There remains, however, a big rump of schools which remain conventional local authority schools - particularly in the primary phase of education, where the cash incentives to convert were much weaker.

At the last full count, a year ago, there were 16,766 primary schools, of which 2,440 were academies. The remainder remain attached to the local authorities.

The think tank report, Primary Focus, proposes that the government "convert all primary schools into academies, and then ask each school to join an academy 'chain' by 2020". The remaining LA secondaries, it proposes, should be encouraged along the same tracks, although there should be less pressure to join an academy chain.

The Policy Exchange piece proposes an end to the local authority as we know it, with its reduction to a rump provider of specialist services. It continues: "Any Local Authority that wishes to maintain a school provision service and run a chain or offer support to schools within a chain must spin out as a mutual or social enterprise and become a legally separate entity."

Practical problems

There are a few implementation issues here. The biggest of these is very simple - we do not have enough good academy chains as it is. There is plenty of demand for school support services at the moment and some existing school chains are extremely weak; Sir Michael Wilshaw, the chief inspector, has recently started to worry more about them.

Mary Bousted, general secretary of the Association of Teachers and Lecturers, said: "It is hard to see how the government's plans will work when there aren't enough high quality multi-academy trusts to cope with thousands more schools and some trusts are performing as poorly as the worst local authorities according to Sir Michael Wilshaw."

This proposal would also create a lot of work for the Department for Education, which has struggled with its existing workload. Since 2010, its role has gone from being a strategic body to deciding on rules for individual schools. The skills of its employees have not kept up.

Indeed, even the two most important things a Whitehall department must do, keeping to its budget and being accountable for spending, have proved beyond it. The free school programme showed that even the relatively simple task of opening new schools was extremely trying for them.

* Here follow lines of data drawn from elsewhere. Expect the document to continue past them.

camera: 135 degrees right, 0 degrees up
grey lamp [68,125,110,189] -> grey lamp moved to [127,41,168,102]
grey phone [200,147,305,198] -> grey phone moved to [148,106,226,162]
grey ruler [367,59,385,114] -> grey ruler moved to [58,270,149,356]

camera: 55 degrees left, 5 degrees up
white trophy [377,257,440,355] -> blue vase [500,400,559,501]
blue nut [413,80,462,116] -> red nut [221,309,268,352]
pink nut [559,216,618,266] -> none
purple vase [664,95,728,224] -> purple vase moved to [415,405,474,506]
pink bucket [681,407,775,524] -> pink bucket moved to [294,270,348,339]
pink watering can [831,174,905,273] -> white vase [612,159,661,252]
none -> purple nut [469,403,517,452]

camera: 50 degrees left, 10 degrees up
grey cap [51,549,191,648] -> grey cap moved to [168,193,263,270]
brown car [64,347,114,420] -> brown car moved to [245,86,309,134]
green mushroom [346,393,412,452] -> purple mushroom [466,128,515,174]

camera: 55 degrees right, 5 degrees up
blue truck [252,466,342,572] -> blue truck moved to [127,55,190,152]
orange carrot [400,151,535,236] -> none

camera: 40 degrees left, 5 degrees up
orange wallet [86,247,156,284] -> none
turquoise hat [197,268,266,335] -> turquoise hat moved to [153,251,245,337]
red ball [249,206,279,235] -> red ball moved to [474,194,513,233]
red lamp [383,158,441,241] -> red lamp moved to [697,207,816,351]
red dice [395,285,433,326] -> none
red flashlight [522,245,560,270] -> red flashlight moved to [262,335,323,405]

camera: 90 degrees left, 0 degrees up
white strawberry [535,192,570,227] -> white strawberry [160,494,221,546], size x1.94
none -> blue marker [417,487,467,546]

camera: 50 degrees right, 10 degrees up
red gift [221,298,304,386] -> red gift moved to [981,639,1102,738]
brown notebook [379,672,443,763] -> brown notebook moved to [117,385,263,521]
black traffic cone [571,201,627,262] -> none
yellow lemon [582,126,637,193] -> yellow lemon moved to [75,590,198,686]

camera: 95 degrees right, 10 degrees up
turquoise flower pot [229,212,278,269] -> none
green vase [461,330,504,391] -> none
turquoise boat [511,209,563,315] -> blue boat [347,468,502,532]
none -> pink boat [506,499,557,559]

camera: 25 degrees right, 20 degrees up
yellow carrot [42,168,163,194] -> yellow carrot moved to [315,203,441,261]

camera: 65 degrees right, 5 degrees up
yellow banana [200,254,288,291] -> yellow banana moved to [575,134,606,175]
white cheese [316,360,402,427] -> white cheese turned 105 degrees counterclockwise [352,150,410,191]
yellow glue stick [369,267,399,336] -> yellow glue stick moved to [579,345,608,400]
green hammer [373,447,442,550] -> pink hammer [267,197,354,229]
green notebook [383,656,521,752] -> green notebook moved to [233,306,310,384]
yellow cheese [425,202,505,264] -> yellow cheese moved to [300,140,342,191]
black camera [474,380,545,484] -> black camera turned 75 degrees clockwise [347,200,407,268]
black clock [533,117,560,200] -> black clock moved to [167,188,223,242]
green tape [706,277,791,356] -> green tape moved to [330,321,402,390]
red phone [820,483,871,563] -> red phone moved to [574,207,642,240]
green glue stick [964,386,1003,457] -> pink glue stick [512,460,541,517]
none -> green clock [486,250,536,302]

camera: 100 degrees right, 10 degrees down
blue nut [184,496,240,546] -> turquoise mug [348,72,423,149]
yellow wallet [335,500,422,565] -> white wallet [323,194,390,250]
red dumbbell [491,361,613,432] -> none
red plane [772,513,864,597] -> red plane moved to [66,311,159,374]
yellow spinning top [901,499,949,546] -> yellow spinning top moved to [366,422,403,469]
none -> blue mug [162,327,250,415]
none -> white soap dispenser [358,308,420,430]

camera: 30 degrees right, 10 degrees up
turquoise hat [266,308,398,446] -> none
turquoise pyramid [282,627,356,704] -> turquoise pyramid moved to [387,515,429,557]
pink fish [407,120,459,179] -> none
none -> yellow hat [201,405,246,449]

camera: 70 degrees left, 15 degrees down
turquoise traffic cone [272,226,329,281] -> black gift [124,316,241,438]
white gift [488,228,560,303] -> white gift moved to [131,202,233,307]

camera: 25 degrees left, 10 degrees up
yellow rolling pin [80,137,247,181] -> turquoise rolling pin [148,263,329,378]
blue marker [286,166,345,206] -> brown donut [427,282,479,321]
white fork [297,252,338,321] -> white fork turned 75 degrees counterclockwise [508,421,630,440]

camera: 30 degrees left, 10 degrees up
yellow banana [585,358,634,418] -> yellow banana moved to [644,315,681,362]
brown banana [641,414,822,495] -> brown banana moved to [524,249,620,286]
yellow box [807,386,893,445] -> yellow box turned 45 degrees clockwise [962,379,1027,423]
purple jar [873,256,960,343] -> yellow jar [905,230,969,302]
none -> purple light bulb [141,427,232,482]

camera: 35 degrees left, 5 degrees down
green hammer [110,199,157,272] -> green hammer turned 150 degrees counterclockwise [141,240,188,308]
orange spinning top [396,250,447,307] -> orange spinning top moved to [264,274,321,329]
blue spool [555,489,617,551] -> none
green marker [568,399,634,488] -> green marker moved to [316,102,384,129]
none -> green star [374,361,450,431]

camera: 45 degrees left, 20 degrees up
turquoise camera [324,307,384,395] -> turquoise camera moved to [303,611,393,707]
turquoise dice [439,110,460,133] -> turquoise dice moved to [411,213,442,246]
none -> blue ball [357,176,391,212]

The Local Government Association, which represents the boroughs, has expressed concern about school accountability.

Roy Perry, chairman of the LGA's Children and Young People Board, said: "It's vital that we concentrate on the quality of education and a school's ability to deliver the best results for children, rather than on the legal status of a school...

"The LGA opposes both forced academisation, and giving significant powers relating to education to unelected civil servants with parents and residents unable to hold them to account at the ballot box."

Furthermore, this proposal would force the DfE to go ahead with plans to fix a number of awkward funding problems - for example, at what level it ought to fund small schools or schools with expensive private finance deals, for example. At the moment, local authorities absorb those problems. "Academisation" would remove that buffer.